Over-expression of TC-CPE up-regulates CHOP levels.
(A) Immunofluorescence of N2A cells expressing WT-CPE and TC-QQ. Double immunostaining of CPE (green) with calnexin (red) in N2A cells. Note that TC-CPE is co-localized with calnexin (orange) in the perinuclear area and accumulated in the ERin N2A cells, and apparent enhancement of the accumulation of TC-CPE in the ER with MG132 treatment. (B) Representative Western blot analysis of CHOP expression after EV, WT-CPE or TC-CPE transfection for 24 h in N2A cells. 10 μM tunicamycin was added to N2A cell for 24 h as positive control. (C) Bar graphs show the quantification of CHOP expression normalized to actin. One-way ANOVA (F(2,9) = 11.55, p<0.01, n = 4) followed by Tukey’s multiple comparison test.
Fig 6.
Proteasome degradation pathway of TC-CPE in N2A cells.

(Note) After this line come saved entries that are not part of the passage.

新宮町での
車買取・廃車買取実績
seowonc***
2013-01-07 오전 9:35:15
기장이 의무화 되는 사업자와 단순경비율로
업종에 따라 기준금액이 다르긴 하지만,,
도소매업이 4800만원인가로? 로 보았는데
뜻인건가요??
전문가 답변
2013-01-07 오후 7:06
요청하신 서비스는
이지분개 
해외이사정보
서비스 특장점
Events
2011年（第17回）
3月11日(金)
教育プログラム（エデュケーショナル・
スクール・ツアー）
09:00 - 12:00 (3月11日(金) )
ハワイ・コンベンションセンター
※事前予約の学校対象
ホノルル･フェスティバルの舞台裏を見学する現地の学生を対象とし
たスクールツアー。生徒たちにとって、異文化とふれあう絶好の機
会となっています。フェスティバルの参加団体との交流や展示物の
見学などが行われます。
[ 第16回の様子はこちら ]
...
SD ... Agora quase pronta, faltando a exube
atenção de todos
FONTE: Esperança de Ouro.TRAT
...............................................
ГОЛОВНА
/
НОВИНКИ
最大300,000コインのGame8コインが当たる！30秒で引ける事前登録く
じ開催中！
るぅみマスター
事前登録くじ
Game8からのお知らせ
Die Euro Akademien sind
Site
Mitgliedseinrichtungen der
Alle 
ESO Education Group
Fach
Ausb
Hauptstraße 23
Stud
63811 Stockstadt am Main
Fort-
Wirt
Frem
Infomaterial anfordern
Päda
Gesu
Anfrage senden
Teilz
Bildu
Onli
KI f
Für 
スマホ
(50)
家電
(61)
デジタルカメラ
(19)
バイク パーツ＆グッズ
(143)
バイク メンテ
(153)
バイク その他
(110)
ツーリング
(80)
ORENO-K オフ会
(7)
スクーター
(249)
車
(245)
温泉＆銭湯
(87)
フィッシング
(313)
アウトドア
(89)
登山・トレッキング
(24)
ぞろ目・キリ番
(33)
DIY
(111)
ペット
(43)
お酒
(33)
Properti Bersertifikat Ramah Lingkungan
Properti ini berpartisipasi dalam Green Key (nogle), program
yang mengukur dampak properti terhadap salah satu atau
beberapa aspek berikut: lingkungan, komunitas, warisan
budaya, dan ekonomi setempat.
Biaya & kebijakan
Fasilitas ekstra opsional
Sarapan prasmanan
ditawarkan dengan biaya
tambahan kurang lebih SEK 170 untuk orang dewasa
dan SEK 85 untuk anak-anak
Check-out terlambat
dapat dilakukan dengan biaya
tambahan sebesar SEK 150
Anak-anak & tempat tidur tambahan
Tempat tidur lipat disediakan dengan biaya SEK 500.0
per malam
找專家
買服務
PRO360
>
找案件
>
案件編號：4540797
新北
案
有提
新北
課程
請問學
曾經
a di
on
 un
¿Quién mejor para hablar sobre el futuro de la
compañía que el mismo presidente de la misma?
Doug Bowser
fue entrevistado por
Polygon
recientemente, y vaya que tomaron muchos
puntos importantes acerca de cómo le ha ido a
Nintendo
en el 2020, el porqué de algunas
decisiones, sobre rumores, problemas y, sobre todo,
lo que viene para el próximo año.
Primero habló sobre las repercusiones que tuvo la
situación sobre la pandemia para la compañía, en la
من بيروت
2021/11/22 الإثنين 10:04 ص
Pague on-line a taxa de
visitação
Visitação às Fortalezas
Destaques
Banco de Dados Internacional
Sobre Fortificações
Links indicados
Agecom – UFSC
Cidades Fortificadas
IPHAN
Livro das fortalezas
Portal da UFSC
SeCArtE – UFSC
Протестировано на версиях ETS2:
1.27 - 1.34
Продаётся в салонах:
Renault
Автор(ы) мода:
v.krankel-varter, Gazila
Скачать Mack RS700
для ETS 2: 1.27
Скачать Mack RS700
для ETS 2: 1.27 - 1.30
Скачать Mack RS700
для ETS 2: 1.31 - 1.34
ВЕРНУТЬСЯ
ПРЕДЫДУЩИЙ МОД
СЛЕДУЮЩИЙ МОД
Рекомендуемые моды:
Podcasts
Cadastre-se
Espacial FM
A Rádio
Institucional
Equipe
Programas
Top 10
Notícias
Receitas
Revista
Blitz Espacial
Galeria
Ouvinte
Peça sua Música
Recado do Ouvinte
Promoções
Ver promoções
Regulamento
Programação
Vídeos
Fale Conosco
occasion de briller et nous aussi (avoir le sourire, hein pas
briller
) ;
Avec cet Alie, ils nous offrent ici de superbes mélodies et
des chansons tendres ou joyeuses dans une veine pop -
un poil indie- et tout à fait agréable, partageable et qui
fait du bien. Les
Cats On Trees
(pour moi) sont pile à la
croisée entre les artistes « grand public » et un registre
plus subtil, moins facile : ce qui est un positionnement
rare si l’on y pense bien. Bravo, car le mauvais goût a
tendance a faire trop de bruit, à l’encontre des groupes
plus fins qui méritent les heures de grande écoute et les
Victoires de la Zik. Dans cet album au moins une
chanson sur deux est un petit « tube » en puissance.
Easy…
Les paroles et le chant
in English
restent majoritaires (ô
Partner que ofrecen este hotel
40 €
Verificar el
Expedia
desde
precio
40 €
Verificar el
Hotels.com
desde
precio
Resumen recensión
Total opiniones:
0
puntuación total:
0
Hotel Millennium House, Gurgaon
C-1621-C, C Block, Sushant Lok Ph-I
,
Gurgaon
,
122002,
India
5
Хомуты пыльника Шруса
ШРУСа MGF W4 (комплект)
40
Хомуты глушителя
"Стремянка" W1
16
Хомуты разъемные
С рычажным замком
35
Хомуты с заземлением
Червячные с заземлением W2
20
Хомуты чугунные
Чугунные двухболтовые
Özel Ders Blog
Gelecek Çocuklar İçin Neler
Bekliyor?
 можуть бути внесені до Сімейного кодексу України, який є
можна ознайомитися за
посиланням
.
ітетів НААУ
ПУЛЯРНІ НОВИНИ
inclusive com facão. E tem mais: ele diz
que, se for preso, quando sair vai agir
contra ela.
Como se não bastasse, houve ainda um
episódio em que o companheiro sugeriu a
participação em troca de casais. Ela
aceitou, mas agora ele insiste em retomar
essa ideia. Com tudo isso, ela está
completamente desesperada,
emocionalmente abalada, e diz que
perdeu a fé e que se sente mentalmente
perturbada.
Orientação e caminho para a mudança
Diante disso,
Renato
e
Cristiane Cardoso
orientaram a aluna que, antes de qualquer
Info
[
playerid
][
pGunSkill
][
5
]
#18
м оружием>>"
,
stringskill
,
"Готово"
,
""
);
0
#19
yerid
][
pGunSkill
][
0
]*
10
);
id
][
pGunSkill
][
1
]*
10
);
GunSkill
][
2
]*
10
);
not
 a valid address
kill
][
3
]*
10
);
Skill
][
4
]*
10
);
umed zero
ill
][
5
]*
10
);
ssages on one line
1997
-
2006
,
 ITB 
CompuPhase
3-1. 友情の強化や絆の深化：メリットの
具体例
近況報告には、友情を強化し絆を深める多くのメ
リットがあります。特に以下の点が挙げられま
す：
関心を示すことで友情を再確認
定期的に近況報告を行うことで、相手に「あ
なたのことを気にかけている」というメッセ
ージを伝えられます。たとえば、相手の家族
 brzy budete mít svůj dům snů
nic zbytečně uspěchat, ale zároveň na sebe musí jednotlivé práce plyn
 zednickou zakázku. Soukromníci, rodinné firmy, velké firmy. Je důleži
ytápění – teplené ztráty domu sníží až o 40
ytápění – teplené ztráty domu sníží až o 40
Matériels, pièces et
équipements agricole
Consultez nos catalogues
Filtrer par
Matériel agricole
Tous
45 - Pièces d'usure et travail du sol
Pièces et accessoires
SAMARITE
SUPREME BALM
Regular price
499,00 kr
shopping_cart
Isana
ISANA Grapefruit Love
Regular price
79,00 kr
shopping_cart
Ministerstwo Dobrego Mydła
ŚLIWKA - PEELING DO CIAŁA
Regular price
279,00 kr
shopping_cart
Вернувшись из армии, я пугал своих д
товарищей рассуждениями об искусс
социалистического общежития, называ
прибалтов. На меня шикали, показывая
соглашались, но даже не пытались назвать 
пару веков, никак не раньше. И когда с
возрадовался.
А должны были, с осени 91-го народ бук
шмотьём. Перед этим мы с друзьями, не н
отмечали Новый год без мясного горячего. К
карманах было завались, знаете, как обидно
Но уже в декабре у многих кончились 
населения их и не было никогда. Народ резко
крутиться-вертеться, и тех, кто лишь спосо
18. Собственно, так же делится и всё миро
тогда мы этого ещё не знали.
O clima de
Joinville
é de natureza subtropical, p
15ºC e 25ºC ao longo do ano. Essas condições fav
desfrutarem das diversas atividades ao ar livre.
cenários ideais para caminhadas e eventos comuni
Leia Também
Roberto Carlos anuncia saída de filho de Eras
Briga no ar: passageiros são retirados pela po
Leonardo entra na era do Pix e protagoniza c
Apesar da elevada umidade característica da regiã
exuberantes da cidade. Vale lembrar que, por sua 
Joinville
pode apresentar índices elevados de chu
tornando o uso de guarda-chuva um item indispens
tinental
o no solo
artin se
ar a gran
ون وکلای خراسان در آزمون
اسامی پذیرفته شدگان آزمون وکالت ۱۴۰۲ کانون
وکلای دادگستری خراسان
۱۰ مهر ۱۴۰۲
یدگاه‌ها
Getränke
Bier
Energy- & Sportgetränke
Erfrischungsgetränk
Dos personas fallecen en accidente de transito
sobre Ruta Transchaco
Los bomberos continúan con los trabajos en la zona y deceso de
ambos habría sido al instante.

(A) Representative Western blot analysis of CPE protein levels in N2A cells transfected with EV, WT-CPE, TC-CPE, and treated with MG132 or without (Veh). (B) Bar graphs show fold increase (%) CPE protein normalized to actin, in treated versus untreated cells transfected with EV, WT-CPE or TC-CPE. ND: Not detectable. One-way ANOVA (F(2,15) = 14.16, p <0.001, n = 6) followed by Tukey’s multiple comparison test, *p<0.05 compared to EV. (C) Western blot analysis of secreted CPE protein levels in N2A cells transfected with WT-CPE or TC-CPE, in the presence or absence of MG132. Note that MG132 did not affect the secreted levels of TC-CPE protein in N2A cells. t-test, p > 0.05, n = 4.